A Foley catheter is inserted before a planned emergency lower segment caesarean section. After inflation of the 10 mL balloon, the patient reports severe pain and the balloon inflates but then immediately deflates. What is the most likely explanation?

A The catheter balloon has been inflated in the urethra rather than the bladder
B Defective catheter balloon — replace immediately
C The bladder has been inadvertently entered with the catheter tip
D Normal response indicating the bladder is empty pre-operatively

Correct. Severe pain on balloon inflation with immediate deflation (or inability to hold the balloon) is the classic sign of intraurethral balloon inflation. The urethra is too narrow to accommodate the expanded balloon — it expels it. This causes urethral pain and potential trauma. The catheter must be withdrawn and reinserted correctly.

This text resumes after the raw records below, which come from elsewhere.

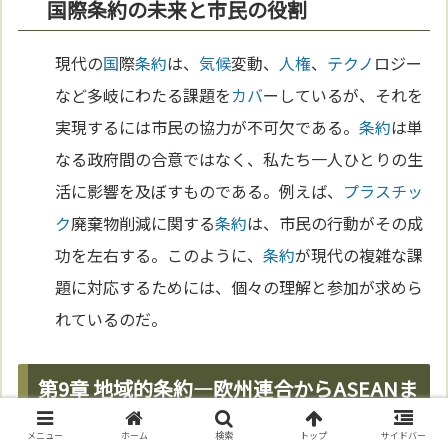
国際条約の未来と市民の役割
現代の
国
際
条約
は、
気候
変動、
人権
、
テクノ
ロジー
など多岐にわたる課題を
カバ
ーしているが、それを
実現するには市民の協力が不可欠である。
条約
は単
なる政府間の合意ではなく、私たち一人ひとりの生
活に影響を及ぼすものである。例えば、
プラスチッ
ク
廃棄物削減に関する
条約
は、市民の行動がその成
功を左右する。このように、
条約
が現代の複雑な課
題に対応するためには、個々の理解と参加が求めら
れているのだ。
第9章 地域的条約—欧州連合からASEANま
で
メニュー
ホーム
検索
トップ
サイドバー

Intraurethral balloon inflation: severe pain + balloon does not hold. Withdraw immediately. Confirm urine drains freely before inflating the balloon — urine flow confirms the catheter tip is in the bladder.

A defective balloon fails to inflate, not inflate-and-deflate. Entering the bladder is the goal, not a complication. An empty bladder does not cause balloon deflation. Severe pain on balloon inflation = balloon in urethra, not bladder. Withdraw the catheter immediately and reinsert correctly.